Googles “what happens if you accidentally eat raw cookie dough”
[5 minutes later]
“twice”
There’s no crisis in life that frying a potato can’t solve
At my funeral I want there to be a big ‘live laugh love’ sign with the ‘live’ crossed out
ME: [in front of mirror] Bloody Mary Bloody Mary Bloody Mary
*Bloody Mary appears*
ME: I’m moving today and need your help
BLOODY MARY: Shit
“We can’t hire you. We’re trying to get more diverse”
ME: But I’m Hispanic
[A bear walks in wearing a fresh Hooters outfit]
ME: Aw man
My five-year plan? Well, I’d like to learn how to shuffle together a sandwich like you see in cartoons.
Every so often I’ll tell my son the car is making strange noises and that I need to listen just to get a break from hearing him talk.
I asked the cashier if she could validate my parking. “You park real good,” she said.
My eyes are seared by the blood soaked nightmare of the hellscape before me.
The pungent odor of the wretched, tortured souls burns my lungs.
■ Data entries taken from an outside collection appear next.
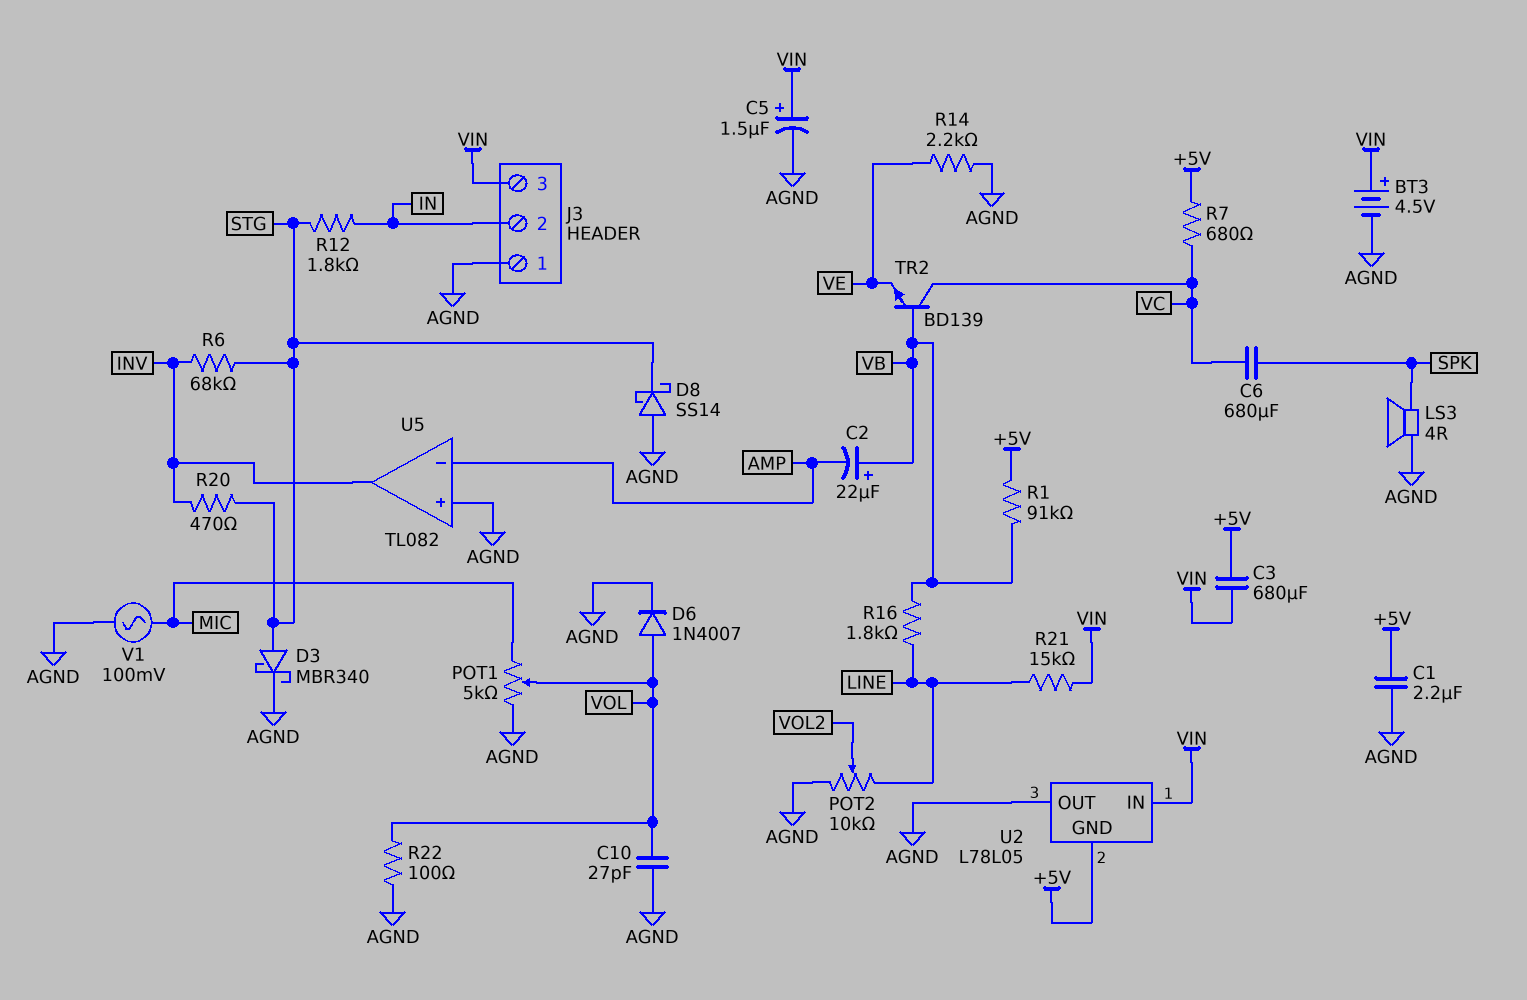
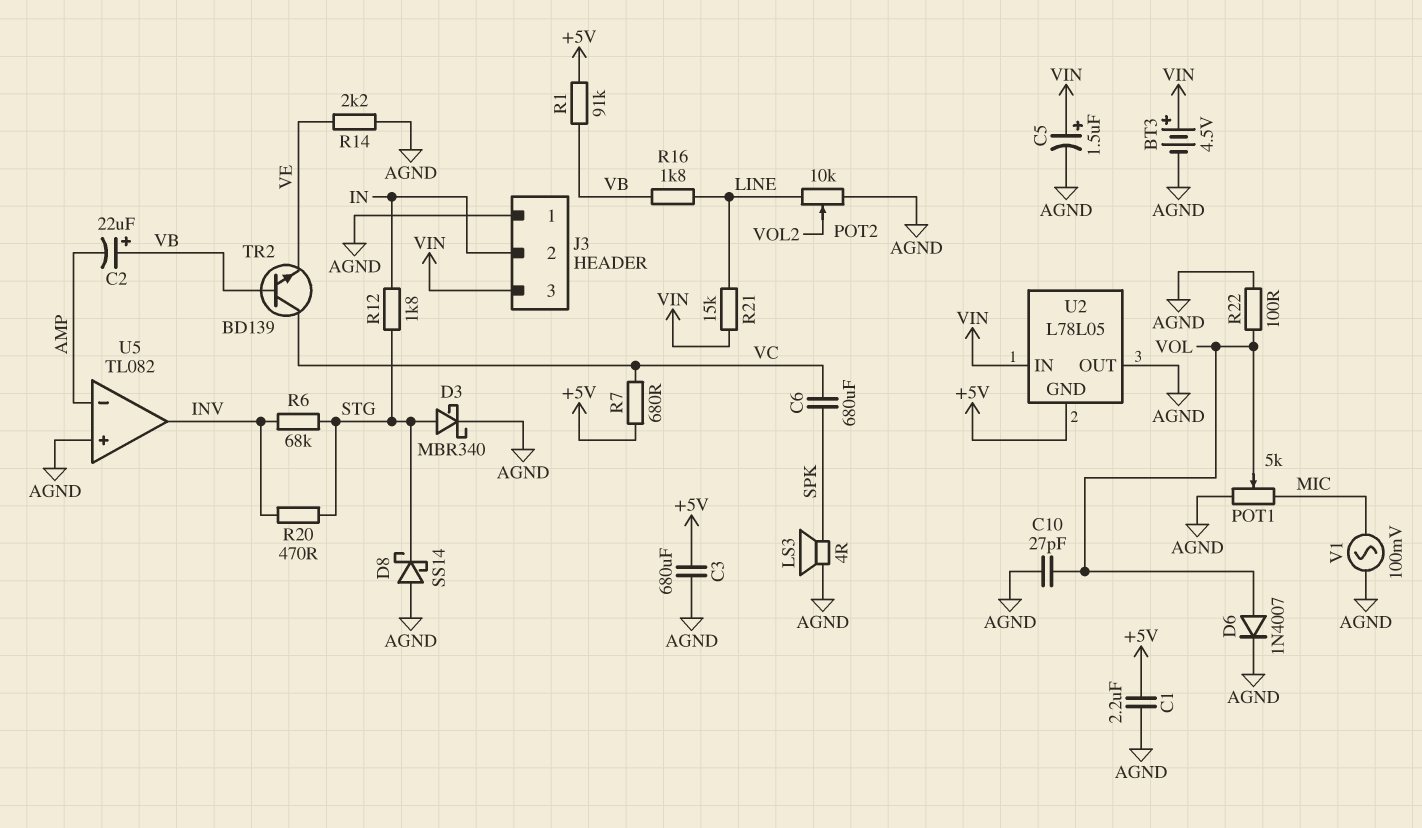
C3: 680uF (+5V, VIN) -> 680uF (+5V, AGND)

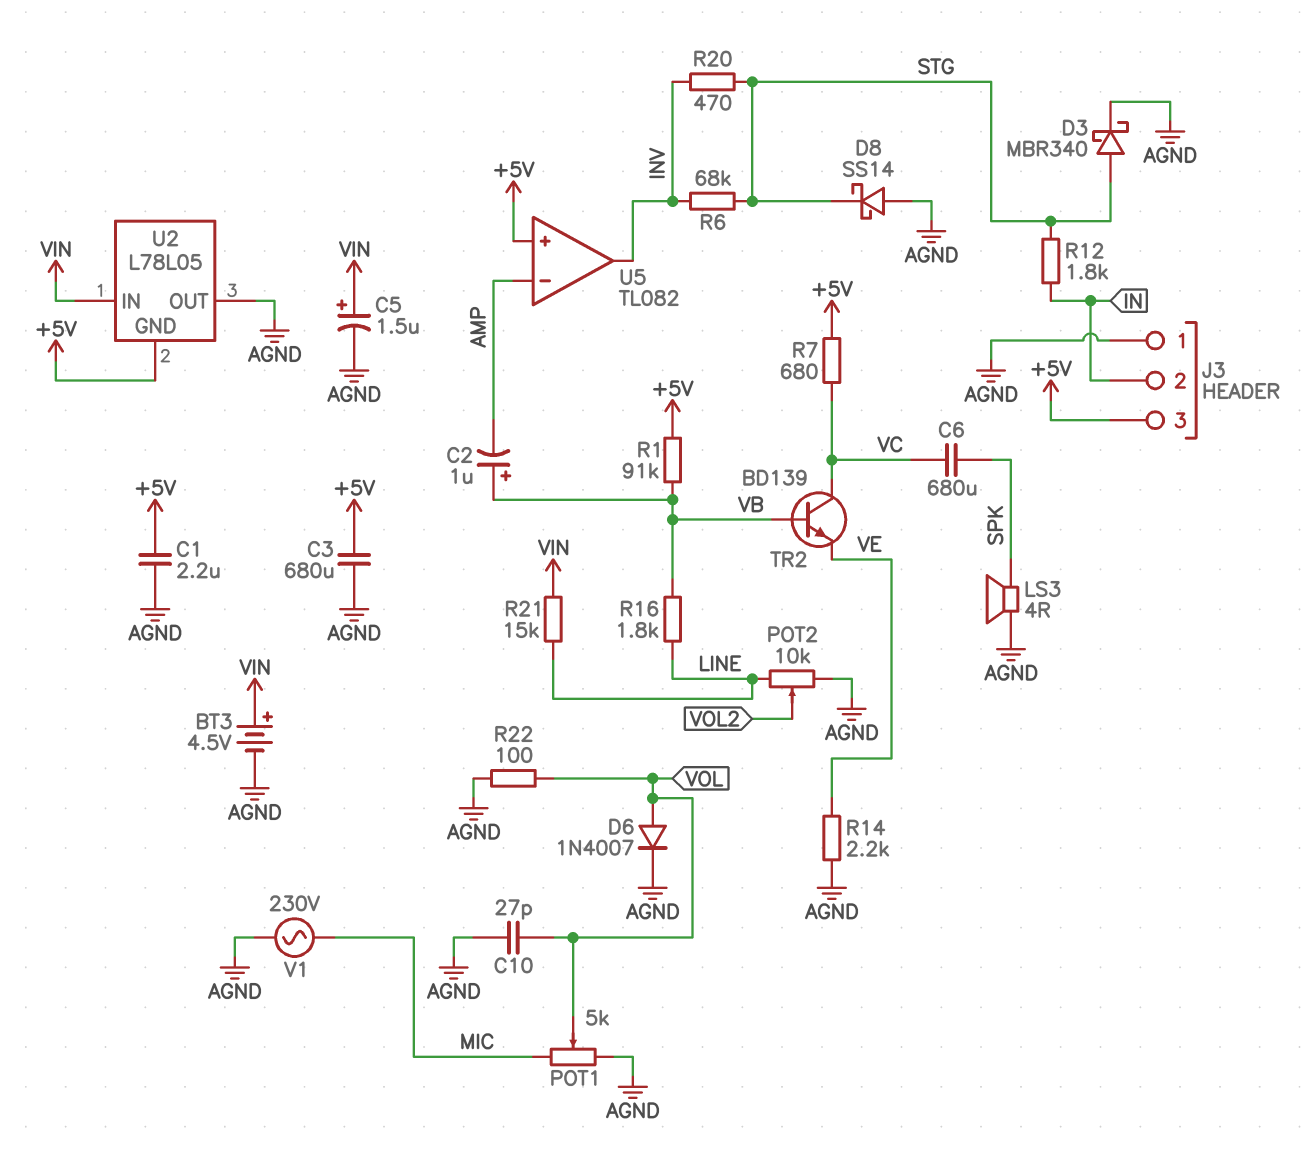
C2: 22uF (plus VB, minus AMP) -> 1uF (plus VB, minus AMP)
J3 pin 3: VIN -> +5V
U5 pin in+: AGND -> +5V
V1: AC 100mV (AGND, MIC) -> AC 230V (AGND, MIC)

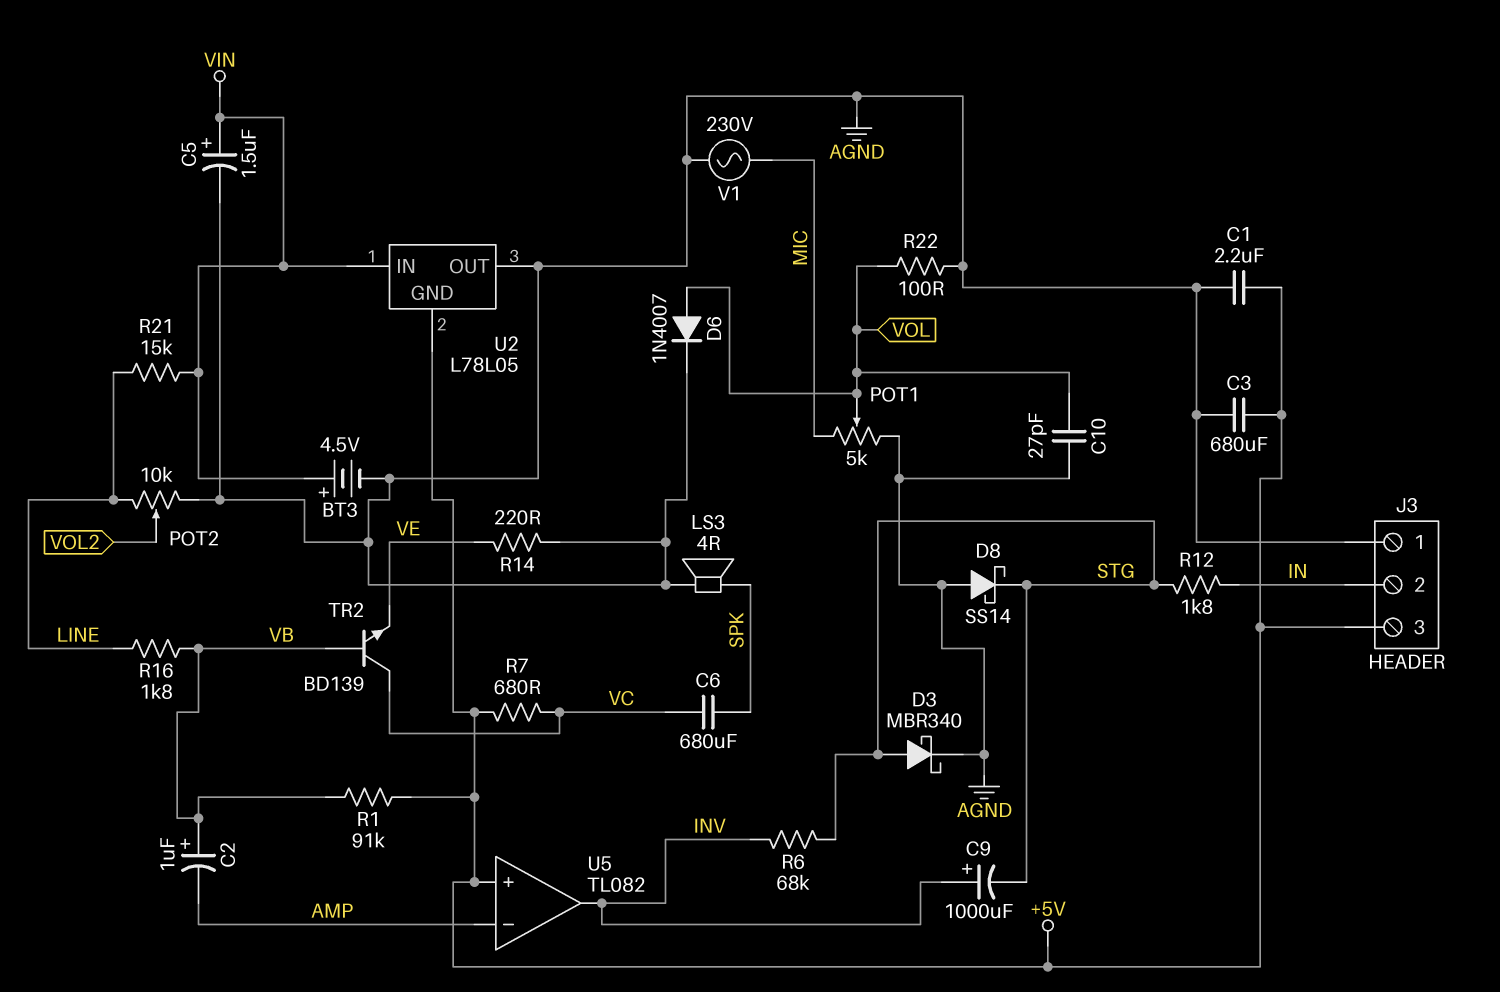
C9: none -> 1000uF (plus INV, minus STG)
R14: 2.2k (AGND, VE) -> 220 (AGND, VE)
R20: 470 (INV, STG) -> none

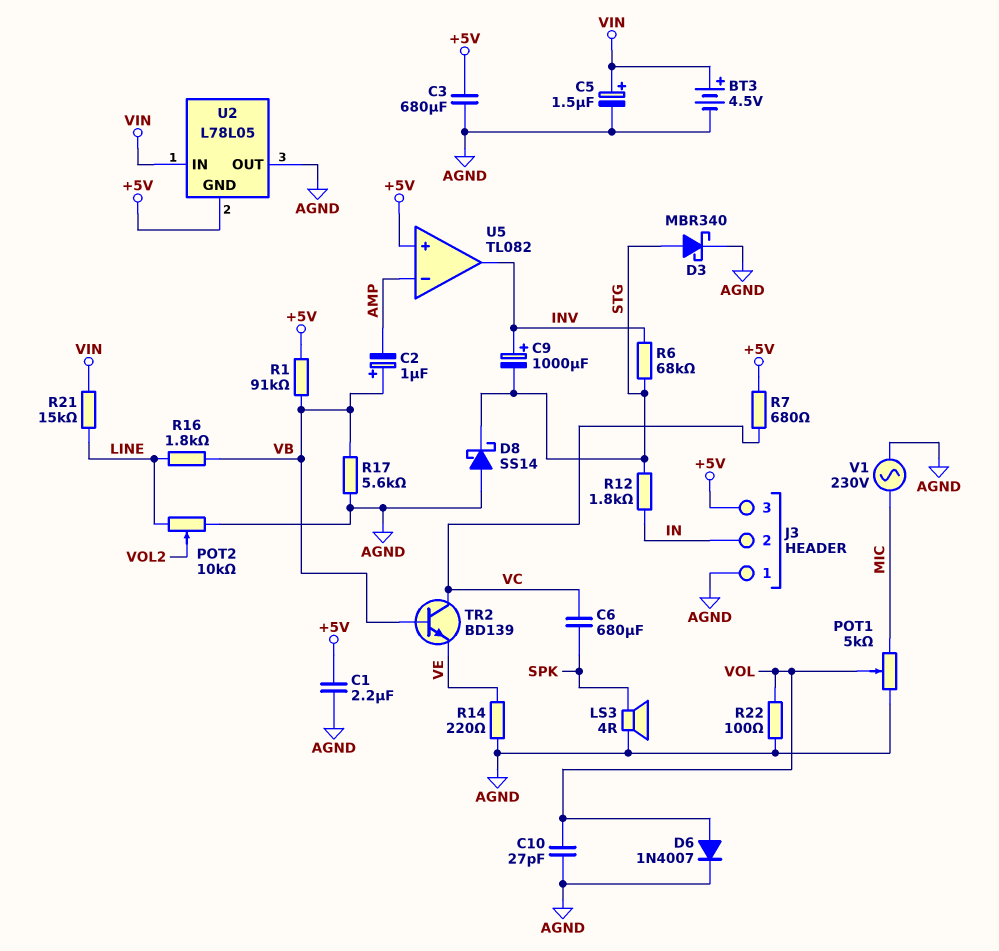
R17: none -> 5.6k (AGND, VB)

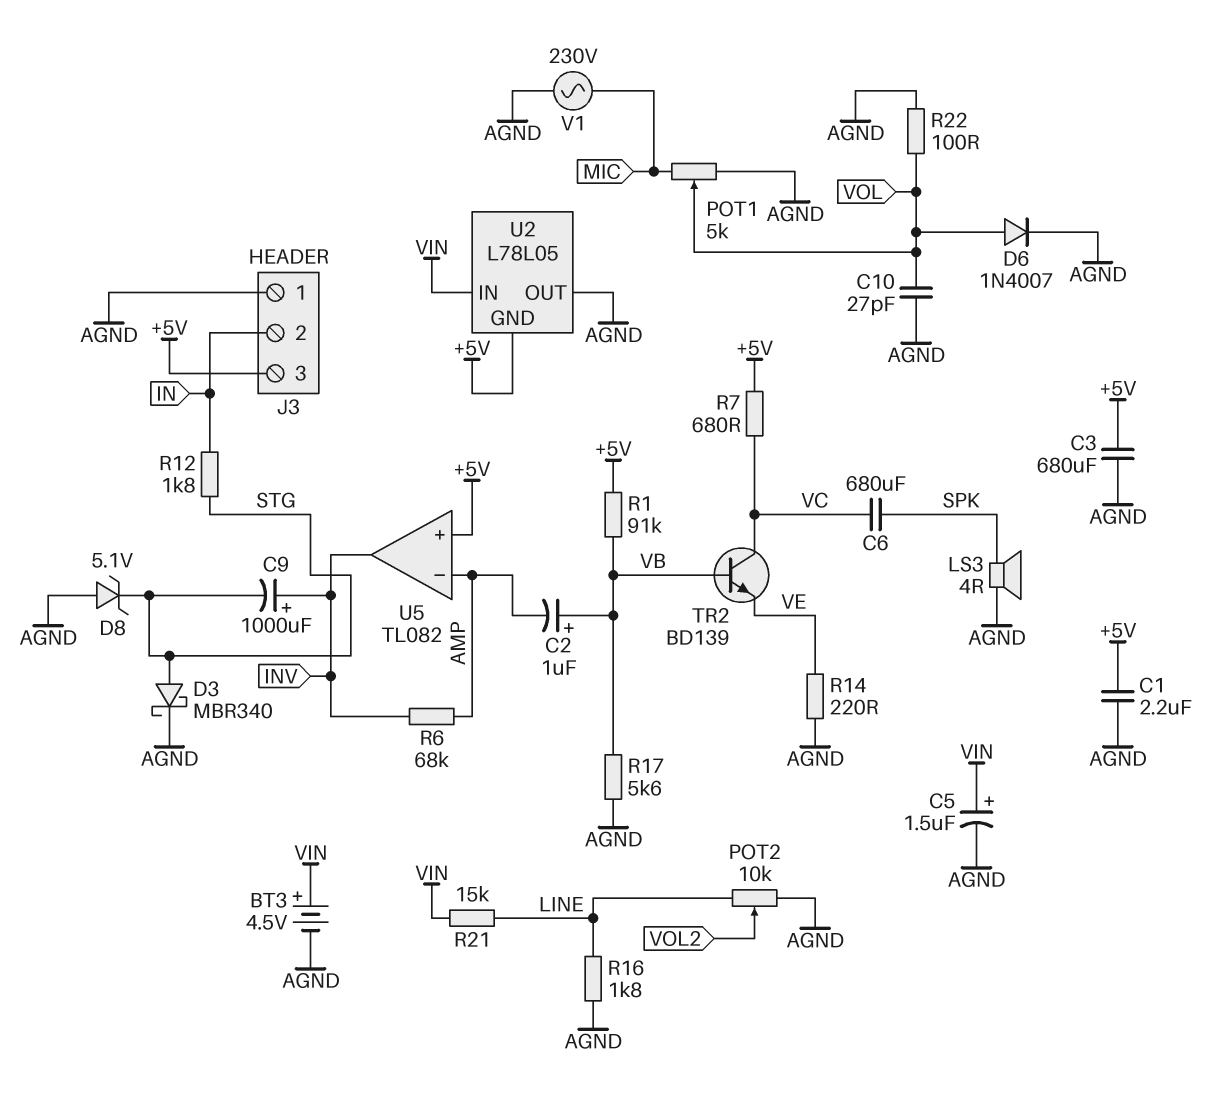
D8: schottky SS14 (A AGND, K STG) -> zener 5.1V (A AGND, K STG)
R6: 68k (INV, STG) -> 68k (AMP, INV)
R16: 1.8k (LINE, VB) -> 1.8k (AGND, LINE)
I struggle to breathe…Me, in the DMV waiting room
Doctor: Your son is lactose intolerant
Me: Oh my god
[later that day]
Me [runs into field and punches a cow]: That’s for inventing milk
Dogs are man’s best friend because a dog would never blindside you with an eleven person group text.
HANNIBAL: thanks for coming over for dinner
HALF-EATEN CANADIAN: thanks for having me
It finally happened: someone asked me where the library was in Spanish. I’ve been training for this since high school.
The guy who spelled pneumonia pknew pnothing
when you’re a gargoyle but also afraid of heights
I hate that, you go to someone’s wedding and they’re asking “who invited you” my friend focus on your union and let me eat in peace
BILLY JOEL: Only the good die young.
CLIMATE CHANGE: Actually I’m not gonna be picky.
“Good morning, this is your pilot speaking”
…
“AND THIS IS YOUR PILOT SHOUTING”
…
“and this is your pilot doing some sick beatboxing”
applying to a job I probably won’t get, so under additional skills I wrote “easily startled but excellent bladder control”
today. for the first time in a long time. i checked on the skittle under the fridge. i’m happy to report it’s still there. minding its business. doing the best it can. we should all strive for such an existence
Housekeeping: Ma’am, would you like me to turn down your bed?
Me: Yes, thank you. Would you mind turning down my husband for me as well?
[mall]
Me: That guy looks SO familiar!
Wife: …
M: Maybe an actor? Musician?
W: …
M: I’ll get an autograph!
W: He’s our mailman, moron.
A Brit accepting a compliment:
“I like your coat”
“What? This old rag? Don’t be silly. It cost 2p. I’ve had it ten years. I found it in a bin. It’s a load of tat. Thank you, though!”
wait a minute. when the orc in lord of the rings says “looks like meat’s back on the menu boys” how does he know what a menu is
I get why polyamory is so popular in California. It takes 3 incomes to survive and 4 to have nice things.
Tonight a woman showed me a picture of her 6’2, muscled up, super hot 21 year old son, and I calmly said, “What a handsome young man,” instead of “Holy shit,” even though I’d had 3 Cosmopolitans, if anyone is looking to hire a diplomat.